NASA has approved the Near-Earth Object Surveyor space telescope to move to the next phase of mission development after a successful mission review, authorizing the mission to move forward into Preliminary Design. The infrared space telescope is designed to help advance NASA’s planetary defence efforts by expediting our ability to discover and characterize most of the potentially hazardous asteroids and comets that come within 30 million miles of Earth’s orbit, collectively known as near-earth objects, or NEOs.
Following completion of the goal to discover 90% of all NEOs larger than 1,000 meters (3,280 feet) in size in 2010, the National Aeronautics and Space Administration Act of 2005 (Public Law 109-155) directed NASA to discover 90% of NEOs larger than 140 meters (459 feet) in size. The agency is diligently working to achieve this directive and has currently found approximately 40% of near-Earth asteroids within this size range. Kelly Fast, program manager for NASA’s NEO Observations Program, commented:
“Each night, astronomers across the globe diligently use ground-based optical telescopes to discover new NEOs, characterize their shape and size, and confirm they do not pose a threat to us. Those telescopes are only able to look for NEOs in the night sky. NEO Surveyor would allow observations to continue day and night, specifically targeting regions where NEOs that could pose a hazard might be found and accelerate the progress toward the Congressional goal.”

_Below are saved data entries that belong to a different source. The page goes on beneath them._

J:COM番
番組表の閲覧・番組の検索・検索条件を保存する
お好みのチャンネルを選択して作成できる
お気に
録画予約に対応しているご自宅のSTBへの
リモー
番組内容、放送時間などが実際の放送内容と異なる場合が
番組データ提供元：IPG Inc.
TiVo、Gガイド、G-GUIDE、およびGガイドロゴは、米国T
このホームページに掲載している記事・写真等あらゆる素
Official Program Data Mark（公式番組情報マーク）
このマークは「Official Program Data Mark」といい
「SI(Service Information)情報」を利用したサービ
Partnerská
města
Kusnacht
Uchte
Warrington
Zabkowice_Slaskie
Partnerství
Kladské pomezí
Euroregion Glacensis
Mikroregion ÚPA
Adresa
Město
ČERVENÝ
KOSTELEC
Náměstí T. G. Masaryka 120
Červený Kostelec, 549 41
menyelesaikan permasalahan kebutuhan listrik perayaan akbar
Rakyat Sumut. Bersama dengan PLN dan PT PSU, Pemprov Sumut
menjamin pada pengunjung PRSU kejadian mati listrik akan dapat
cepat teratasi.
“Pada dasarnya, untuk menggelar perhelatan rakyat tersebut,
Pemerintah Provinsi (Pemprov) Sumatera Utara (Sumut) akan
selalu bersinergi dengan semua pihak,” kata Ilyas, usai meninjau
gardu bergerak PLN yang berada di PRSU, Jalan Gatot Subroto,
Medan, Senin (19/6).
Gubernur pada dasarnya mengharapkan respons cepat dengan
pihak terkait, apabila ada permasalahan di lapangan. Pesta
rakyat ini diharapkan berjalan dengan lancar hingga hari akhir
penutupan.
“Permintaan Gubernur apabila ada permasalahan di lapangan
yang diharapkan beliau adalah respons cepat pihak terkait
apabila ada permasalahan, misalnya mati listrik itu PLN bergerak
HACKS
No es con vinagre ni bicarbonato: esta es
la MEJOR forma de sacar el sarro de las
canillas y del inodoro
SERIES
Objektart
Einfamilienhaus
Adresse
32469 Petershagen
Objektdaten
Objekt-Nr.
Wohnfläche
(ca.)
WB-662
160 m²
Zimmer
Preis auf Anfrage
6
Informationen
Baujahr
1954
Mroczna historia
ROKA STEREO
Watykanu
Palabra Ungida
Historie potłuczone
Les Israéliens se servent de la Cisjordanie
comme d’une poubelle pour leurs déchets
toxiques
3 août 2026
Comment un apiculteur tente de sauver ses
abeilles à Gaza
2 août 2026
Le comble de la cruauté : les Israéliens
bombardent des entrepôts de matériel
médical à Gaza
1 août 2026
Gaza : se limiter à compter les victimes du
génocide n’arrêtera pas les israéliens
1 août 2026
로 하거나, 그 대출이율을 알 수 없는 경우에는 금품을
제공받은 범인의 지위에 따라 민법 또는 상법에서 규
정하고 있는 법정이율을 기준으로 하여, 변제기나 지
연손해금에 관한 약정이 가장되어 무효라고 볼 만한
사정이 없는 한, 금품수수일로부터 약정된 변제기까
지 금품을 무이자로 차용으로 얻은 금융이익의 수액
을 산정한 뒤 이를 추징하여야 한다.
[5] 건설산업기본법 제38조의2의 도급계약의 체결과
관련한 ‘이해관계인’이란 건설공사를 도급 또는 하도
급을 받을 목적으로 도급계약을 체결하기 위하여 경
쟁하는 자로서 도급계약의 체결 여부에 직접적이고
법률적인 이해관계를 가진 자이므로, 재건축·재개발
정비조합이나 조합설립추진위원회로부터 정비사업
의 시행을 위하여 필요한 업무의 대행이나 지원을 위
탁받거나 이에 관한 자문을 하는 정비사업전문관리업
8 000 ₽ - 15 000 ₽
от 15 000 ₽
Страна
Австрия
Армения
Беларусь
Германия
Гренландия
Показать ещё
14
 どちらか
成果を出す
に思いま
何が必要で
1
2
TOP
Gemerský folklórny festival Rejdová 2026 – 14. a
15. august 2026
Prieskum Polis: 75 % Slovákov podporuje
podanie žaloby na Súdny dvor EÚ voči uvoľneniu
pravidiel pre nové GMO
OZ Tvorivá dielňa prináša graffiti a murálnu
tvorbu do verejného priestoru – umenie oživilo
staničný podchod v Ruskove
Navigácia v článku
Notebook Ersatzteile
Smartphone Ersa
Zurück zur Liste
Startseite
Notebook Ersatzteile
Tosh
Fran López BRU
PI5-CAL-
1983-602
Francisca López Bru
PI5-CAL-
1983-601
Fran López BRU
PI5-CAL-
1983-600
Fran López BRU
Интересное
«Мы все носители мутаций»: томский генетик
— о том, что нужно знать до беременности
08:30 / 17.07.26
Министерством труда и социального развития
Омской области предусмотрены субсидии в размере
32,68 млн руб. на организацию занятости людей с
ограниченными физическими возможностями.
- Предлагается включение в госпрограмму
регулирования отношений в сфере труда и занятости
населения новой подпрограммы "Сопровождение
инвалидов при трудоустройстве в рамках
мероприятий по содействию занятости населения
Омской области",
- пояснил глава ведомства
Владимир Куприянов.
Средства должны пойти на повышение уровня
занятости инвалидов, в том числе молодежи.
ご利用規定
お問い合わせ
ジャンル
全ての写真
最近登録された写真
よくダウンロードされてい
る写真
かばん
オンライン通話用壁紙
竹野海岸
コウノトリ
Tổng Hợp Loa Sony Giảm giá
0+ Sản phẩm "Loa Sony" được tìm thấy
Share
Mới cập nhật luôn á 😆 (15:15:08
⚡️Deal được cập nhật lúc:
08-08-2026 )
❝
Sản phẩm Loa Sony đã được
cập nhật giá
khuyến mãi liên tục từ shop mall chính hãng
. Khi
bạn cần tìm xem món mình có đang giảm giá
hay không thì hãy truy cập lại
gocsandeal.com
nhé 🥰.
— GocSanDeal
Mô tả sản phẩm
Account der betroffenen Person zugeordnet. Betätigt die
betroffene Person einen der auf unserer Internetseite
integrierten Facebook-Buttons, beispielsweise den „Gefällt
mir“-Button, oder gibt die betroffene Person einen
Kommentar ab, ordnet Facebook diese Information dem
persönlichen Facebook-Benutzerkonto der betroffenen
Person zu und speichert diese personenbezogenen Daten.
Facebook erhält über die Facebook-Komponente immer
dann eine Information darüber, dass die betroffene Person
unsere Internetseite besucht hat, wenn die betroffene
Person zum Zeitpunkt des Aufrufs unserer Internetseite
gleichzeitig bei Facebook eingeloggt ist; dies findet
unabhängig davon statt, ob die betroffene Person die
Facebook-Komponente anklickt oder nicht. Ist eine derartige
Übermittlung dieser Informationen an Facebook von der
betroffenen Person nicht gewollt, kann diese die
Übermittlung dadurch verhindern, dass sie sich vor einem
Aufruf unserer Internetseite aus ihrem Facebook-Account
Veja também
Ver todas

Discovering, characterizing, and tracking potentially hazardous NEOs as early as possible is crucial in ensuring that deflection or other preparations for impact mitigation can be carried out in time. NASA will test one deflection technology with its Double Asteroid Redirection Test (DART) mission, to be launched later this year. While there are no known impact threats to Earth for the next century, unpredicted impacts by unknown NEOs – such as the 2013 Chelyabinsk event in Russia – still pose a hazard to Earth. Amy Mainzer, principal investigator for NEO Surveyor at the University of Arizona noted:
“By searching for NEOs closer to the direction of the Sun, NEO Surveyor would help astronomers discover impact hazards that could approach Earth from the daytime sky. NEO Surveyor would also significantly enhance NASA’s ability to determine the specific sizes and characteristics of newly discovered NEOs by using infrared light, complementing ongoing observations being conducted by ground-based observatories and radar.”
NEO Surveyor’s approval to move to this next mission milestone brings the telescope one step closer to launch, which is currently scheduled for the first half of 2026. The mission is being developed by NASA’s Jet Propulsion Laboratory in Southern California and managed by NASA’s Planetary Missions Program Office at Marshall Space Flight Center, with program oversight by the Planetary Defense Coordination Office (PDCO). NASA established the PDCO in 2016 to manage the agency’s ongoing efforts in Planetary Defense.